Das neue Kaliningrad, „eine Metropole mit eigenartigen Wesenszügen“, wirkt schnelllebig, laut und lebhaft, an anderen Stellen so, „als wäre der Krieg erst wenige Tage her“. In den Augen der Besucher bietet die Stadt kein einheitliches Bild, sondern ein sehr zwiespältiges, beunruhigend zerrissenes. „Immer wieder bleiben wir stehen, holen staunend Luft, versuchen dieser Stadt gefühlsmäßig näher zu kommen. Es gelingt nicht. […] Diese neue Hauptstadt ist nicht die alte.“ Es sind nicht nur die europäischen Standards, die – trotz an mancher Stelle erkennbaren Bemühens – fehlen, vor allem vermissen die Geschwister Beschaulichkeit, Gemütlichkeit – und Schönheit. „Kriege zerstören nicht nur Menschenleben“, erkennen sie angesichts dieses Kaliningrads. Das neue Ostpreußen gehört weder zu Deutschland noch zu Europa, und vor allem im Vergleich mit dem offeneren, freieren Polen wird den Besuchern deutlich, dass die Russen neben den wirtschaftlichen und gesellschaftlichen Folgen hermetischer Abriegelung und Abschirmung noch immer als Riesenlast überall spürbare deutsche Vergangenheit zu tragen haben.

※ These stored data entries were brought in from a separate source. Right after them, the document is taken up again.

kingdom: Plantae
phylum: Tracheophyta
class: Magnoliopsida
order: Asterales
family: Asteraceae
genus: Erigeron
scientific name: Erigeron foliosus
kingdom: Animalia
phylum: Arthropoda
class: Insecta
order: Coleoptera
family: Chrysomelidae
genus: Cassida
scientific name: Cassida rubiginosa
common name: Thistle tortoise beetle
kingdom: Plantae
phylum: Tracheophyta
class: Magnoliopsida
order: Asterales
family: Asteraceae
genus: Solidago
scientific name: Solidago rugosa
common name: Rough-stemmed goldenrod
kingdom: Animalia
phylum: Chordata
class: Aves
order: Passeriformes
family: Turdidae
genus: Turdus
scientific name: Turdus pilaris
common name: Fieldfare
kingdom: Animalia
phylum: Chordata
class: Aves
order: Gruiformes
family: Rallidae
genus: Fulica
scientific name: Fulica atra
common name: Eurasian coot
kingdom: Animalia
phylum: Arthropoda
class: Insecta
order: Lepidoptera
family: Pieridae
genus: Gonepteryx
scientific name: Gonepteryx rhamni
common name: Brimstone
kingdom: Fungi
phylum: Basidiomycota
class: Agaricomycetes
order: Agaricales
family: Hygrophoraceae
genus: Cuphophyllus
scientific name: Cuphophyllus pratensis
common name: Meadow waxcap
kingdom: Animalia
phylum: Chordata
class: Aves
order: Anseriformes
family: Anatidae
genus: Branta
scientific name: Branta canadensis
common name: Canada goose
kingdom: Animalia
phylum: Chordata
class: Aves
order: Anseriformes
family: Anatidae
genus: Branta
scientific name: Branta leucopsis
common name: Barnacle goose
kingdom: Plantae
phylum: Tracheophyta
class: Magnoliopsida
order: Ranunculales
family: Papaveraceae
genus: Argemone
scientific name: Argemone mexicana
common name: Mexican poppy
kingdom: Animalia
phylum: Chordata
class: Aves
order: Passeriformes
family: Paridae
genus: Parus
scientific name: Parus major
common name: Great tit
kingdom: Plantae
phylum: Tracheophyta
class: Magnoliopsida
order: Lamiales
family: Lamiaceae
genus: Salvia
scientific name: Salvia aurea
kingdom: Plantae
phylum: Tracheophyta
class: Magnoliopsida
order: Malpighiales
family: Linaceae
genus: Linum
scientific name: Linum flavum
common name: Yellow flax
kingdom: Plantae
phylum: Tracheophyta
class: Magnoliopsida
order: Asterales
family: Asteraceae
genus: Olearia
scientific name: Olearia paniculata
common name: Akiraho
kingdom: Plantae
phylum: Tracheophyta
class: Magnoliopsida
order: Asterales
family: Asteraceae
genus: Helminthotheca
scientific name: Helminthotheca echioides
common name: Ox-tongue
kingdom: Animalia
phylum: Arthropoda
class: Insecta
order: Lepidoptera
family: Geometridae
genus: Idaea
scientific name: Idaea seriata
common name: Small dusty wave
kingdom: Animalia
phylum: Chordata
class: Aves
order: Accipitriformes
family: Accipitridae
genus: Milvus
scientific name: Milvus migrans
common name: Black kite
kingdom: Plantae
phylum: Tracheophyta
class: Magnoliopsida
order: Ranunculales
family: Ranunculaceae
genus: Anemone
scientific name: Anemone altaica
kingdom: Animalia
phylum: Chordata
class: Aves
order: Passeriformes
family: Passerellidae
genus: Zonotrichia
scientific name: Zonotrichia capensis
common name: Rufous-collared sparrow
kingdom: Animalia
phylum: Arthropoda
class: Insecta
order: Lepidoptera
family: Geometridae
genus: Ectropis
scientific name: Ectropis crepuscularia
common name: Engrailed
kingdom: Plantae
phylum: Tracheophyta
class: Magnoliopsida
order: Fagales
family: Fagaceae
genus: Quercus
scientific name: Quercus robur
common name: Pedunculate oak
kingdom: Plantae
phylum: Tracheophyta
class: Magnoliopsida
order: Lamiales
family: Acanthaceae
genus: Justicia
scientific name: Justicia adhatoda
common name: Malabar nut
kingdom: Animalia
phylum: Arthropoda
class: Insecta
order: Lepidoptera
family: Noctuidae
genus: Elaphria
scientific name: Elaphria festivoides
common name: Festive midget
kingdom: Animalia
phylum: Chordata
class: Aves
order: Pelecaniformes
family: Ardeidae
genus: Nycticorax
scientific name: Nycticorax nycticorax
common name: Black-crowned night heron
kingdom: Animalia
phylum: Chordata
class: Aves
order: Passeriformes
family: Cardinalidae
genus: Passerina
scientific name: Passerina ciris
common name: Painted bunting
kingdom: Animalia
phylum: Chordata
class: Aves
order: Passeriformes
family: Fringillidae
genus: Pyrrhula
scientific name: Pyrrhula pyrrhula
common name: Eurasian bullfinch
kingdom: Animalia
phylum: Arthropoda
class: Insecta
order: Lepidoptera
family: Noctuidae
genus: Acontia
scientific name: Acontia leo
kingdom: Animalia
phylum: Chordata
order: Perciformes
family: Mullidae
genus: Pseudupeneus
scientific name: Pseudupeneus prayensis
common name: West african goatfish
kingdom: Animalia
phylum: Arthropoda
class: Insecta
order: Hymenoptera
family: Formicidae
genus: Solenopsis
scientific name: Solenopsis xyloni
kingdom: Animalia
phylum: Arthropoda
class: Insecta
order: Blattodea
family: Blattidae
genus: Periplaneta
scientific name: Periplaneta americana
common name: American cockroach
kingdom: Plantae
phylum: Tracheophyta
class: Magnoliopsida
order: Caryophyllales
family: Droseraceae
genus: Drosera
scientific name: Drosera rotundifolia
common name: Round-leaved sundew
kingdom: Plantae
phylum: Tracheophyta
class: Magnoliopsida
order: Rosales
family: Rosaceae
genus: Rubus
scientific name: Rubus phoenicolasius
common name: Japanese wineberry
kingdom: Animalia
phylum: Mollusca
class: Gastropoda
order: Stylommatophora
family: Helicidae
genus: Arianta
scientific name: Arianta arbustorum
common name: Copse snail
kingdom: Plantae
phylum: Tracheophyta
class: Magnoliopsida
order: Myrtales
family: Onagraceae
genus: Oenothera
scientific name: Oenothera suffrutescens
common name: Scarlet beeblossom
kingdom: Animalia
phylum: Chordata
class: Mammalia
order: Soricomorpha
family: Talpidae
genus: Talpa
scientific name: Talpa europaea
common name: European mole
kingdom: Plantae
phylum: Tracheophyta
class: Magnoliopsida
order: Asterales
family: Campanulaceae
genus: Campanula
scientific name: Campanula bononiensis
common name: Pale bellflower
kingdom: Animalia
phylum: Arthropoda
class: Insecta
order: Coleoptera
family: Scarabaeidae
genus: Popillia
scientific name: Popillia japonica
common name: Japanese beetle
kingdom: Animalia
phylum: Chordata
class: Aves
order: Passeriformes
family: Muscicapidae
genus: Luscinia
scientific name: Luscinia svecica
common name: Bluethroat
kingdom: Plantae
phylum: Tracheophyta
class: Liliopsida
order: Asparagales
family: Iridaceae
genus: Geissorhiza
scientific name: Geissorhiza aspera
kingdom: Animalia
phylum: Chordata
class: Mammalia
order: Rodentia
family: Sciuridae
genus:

„Der Korb gemeinsamer Erlebnisse ist voll“, bilanziert Gabriele Engelbert die einzigartige (Zeit-)Reise, welche die Vorfahren hat näherrücken lassen, fast so, als wäre von den Altvorderen jemand dabei gewesen. Gemeinsame Wege und Erkenntnisse, das tiefe Eintauchen in die Geschichte der Familie und zugleich das Kennenlernen der west- und ostpreußischen Gegenwart haben die Geschwister zusammengeschweißt und neue Verbundenheit geprägt. „Was haben wir es doch in unserem Leben gut gehabt ohne Krieg, ohne Hunger oder Flucht“, betonen die Besucher aus Westdeutschland während ihrer Reise und in ihrem Fazit.
Neben der sensiblen Herangehensweise der Autorin, ihren anschaulichen Schilderungen und zahlreichen großartigen Fotografien ist es dieser persönliche Blick, an dem Gabriele Engelbert die Leser teilhaben lässt, der die Lektüre lohnend macht – auch für Menschen ohne ostpreußisches Erbe. Schade ist nur, dass dem Band keine Karte beigefügt worden ist, die den Reiseweg der Geschwister hätte nachvollziehen lassen. Doch die Wege zum Großvater bieten – wie im Untertitel avisiert – mehr als einen Reisebericht : Ein vielfältiges und zugleich stimmiges Puzzle aus Eindrücken der Familiengeschichte, Begegnungen und Gesprächen, Anregungen, Fragen und Reflexionen. Und der Band motiviert, selber Erkundungen anzustellen, persönliche Anknüpfungspunkte zu suchen und zu finden, eine individuelle Erlebnisfahrt zu wagen und wie Gabriele Engelbert und ihre Geschwister den eigenen Horizont zu weiten.